■ Task statement:
Everything from the top of the data below through the line with "Graviton communication |" should be duplicated exactly, and nothing past it.
• • •
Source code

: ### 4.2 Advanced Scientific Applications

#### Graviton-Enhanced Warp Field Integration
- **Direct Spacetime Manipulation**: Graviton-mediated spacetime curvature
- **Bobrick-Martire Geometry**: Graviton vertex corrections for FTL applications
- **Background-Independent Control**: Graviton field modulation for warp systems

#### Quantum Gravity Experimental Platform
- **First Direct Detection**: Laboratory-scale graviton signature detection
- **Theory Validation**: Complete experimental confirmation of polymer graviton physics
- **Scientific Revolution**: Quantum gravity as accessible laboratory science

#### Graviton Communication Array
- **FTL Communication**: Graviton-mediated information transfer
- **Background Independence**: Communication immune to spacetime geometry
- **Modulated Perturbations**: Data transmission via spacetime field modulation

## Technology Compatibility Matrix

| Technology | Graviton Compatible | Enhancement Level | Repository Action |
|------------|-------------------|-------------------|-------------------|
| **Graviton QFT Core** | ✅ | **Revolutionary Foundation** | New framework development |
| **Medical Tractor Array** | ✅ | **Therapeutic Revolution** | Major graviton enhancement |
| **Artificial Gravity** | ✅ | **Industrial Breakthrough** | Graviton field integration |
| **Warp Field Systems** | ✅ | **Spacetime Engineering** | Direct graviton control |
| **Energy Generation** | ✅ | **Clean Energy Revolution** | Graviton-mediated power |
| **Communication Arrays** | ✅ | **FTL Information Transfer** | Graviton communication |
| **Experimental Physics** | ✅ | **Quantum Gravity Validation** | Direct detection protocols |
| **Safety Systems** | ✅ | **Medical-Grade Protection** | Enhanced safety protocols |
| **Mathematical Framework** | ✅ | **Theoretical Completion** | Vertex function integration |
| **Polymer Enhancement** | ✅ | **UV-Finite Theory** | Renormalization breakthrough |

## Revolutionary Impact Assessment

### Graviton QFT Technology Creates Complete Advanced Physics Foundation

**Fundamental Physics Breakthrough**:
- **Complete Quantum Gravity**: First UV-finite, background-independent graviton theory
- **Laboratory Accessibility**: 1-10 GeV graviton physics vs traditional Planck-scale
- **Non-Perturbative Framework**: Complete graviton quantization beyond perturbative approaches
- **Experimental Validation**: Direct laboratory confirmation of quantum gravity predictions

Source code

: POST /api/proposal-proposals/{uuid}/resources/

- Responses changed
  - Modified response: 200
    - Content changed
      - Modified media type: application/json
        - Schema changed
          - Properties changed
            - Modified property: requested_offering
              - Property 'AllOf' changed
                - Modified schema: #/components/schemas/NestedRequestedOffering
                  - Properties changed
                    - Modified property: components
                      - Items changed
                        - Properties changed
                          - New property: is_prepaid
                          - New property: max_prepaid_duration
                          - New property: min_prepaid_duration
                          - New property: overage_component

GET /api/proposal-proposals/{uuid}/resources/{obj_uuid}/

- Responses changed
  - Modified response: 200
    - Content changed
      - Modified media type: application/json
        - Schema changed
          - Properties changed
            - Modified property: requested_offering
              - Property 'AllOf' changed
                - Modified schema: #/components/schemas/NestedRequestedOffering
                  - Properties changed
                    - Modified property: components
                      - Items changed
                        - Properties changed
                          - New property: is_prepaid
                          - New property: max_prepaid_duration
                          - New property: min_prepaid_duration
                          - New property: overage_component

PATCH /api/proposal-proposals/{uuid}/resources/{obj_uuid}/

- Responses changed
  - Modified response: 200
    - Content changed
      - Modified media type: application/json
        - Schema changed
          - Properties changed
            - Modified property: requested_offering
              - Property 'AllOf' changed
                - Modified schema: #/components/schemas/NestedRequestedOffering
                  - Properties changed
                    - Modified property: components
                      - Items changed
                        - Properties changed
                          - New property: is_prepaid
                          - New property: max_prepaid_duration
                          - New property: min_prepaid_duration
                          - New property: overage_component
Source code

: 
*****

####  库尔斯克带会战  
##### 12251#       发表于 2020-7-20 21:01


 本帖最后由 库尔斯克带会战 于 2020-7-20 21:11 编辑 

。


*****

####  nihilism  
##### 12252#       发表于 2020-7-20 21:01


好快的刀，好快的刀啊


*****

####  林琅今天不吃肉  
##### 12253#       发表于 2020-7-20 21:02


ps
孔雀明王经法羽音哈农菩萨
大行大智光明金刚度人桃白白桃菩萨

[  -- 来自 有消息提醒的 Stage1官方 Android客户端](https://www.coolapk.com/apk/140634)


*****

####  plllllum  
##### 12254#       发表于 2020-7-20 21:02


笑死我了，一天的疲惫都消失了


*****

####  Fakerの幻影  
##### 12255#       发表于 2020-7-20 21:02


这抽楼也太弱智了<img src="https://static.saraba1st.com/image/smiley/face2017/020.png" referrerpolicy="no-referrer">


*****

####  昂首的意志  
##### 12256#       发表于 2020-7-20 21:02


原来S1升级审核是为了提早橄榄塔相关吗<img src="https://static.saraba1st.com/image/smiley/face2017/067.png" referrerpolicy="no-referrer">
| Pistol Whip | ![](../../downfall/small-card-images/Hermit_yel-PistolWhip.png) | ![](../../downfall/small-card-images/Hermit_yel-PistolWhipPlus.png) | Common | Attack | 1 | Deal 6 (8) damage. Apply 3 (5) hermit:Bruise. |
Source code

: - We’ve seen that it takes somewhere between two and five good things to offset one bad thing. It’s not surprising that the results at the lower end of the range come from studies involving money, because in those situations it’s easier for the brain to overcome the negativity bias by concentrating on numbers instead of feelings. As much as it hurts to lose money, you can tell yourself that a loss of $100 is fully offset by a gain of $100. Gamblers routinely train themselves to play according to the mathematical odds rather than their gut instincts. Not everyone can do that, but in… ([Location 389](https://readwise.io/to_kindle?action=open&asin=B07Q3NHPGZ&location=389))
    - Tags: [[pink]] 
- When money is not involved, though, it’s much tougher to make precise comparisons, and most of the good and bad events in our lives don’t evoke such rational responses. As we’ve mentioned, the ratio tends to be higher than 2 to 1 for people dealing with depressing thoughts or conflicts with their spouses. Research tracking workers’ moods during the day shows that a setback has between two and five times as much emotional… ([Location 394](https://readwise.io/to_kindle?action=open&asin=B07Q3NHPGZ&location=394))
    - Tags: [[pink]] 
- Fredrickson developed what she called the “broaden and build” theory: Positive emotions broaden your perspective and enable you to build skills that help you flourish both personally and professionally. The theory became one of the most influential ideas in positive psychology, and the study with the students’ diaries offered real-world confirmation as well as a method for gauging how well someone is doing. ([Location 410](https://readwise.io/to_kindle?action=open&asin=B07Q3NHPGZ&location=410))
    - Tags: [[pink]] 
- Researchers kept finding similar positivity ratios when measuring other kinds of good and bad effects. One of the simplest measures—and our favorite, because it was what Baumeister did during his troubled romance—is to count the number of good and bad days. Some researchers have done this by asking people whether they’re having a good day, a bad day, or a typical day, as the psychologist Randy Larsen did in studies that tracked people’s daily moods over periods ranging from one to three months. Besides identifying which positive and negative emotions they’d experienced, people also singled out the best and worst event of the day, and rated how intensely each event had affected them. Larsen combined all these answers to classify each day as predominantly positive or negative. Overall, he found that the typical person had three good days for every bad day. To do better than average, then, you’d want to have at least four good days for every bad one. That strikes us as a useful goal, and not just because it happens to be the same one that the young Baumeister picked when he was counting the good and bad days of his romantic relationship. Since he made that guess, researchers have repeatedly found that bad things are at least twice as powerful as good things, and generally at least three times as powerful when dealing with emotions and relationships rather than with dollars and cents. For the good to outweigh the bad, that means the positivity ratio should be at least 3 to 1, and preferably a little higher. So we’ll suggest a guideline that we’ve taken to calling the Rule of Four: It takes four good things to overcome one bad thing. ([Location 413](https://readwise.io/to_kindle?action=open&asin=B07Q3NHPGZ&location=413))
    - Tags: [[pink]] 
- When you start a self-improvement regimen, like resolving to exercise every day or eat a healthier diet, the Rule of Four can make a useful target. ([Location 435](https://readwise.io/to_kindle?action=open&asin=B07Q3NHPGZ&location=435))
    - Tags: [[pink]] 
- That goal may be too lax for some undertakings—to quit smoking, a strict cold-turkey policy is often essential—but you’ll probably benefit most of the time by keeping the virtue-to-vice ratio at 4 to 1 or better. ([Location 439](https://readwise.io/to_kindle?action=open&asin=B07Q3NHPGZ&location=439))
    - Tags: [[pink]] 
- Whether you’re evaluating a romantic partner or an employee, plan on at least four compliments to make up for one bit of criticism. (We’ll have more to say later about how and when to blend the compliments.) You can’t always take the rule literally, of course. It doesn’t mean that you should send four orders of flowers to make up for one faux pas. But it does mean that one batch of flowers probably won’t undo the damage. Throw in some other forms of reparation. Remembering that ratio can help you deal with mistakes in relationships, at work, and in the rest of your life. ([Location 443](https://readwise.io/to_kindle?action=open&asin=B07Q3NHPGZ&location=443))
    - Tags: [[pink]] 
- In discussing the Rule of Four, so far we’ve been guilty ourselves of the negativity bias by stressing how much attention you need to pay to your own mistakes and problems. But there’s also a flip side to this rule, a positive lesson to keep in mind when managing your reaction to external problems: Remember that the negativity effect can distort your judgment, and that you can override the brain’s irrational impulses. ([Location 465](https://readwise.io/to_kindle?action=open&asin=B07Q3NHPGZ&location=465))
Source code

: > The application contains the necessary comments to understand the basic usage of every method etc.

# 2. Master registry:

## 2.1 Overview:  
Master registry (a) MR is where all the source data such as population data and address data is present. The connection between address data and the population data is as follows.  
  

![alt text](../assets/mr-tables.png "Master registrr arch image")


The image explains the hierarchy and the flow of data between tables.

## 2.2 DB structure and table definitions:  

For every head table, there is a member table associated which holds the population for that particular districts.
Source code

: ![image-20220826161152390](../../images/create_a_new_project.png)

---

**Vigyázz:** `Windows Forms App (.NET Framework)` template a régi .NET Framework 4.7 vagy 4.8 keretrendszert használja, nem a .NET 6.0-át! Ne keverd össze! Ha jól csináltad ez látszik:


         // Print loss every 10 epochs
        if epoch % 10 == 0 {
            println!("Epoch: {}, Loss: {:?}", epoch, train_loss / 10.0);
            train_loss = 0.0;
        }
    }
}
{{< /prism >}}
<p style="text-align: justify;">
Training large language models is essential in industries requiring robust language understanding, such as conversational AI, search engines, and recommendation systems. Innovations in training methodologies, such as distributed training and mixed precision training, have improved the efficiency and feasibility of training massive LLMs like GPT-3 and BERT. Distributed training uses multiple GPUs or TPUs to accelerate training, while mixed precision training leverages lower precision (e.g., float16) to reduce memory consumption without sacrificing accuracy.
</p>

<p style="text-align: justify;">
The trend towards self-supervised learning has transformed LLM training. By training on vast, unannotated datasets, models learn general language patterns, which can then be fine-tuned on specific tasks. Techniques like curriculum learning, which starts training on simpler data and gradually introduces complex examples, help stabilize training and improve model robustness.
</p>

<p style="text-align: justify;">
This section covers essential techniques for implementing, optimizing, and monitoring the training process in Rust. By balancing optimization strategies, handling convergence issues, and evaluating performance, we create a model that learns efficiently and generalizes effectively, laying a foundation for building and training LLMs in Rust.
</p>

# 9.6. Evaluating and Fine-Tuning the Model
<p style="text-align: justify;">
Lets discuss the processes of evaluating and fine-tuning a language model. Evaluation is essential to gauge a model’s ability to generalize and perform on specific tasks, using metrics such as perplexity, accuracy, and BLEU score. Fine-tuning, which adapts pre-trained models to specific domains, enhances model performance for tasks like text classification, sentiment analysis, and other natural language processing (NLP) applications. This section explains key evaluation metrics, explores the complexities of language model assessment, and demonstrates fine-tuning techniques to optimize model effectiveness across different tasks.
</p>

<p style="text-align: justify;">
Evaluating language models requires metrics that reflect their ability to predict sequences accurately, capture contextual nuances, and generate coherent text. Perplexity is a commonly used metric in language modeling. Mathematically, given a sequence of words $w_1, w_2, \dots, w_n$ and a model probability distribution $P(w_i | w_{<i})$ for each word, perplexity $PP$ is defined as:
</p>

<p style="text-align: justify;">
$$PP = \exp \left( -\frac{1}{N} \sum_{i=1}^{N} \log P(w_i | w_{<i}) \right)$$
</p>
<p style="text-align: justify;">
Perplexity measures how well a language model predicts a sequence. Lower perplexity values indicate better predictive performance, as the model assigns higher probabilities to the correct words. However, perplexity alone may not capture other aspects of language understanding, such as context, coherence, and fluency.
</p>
• • •
■ Expected answer:
Source code

: ### 4.2 Advanced Scientific Applications

#### Graviton-Enhanced Warp Field Integration
- **Direct Spacetime Manipulation**: Graviton-mediated spacetime curvature
- **Bobrick-Martire Geometry**: Graviton vertex corrections for FTL applications
- **Background-Independent Control**: Graviton field modulation for warp systems

#### Quantum Gravity Experimental Platform
- **First Direct Detection**: Laboratory-scale graviton signature detection
- **Theory Validation**: Complete experimental confirmation of polymer graviton physics
- **Scientific Revolution**: Quantum gravity as accessible laboratory science

#### Graviton Communication Array
- **FTL Communication**: Graviton-mediated information transfer
- **Background Independence**: Communication immune to spacetime geometry
- **Modulated Perturbations**: Data transmission via spacetime field modulation

## Technology Compatibility Matrix

| Technology | Graviton Compatible | Enhancement Level | Repository Action |
|------------|-------------------|-------------------|-------------------|
| **Graviton QFT Core** | ✅ | **Revolutionary Foundation** | New framework development |
| **Medical Tractor Array** | ✅ | **Therapeutic Revolution** | Major graviton enhancement |
| **Artificial Gravity** | ✅ | **Industrial Breakthrough** | Graviton field integration |
| **Warp Field Systems** | ✅ | **Spacetime Engineering** | Direct graviton control |
| **Energy Generation** | ✅ | **Clean Energy Revolution** | Graviton-mediated power |
| **Communication Arrays** | ✅ | **FTL Information Transfer** | Graviton communication |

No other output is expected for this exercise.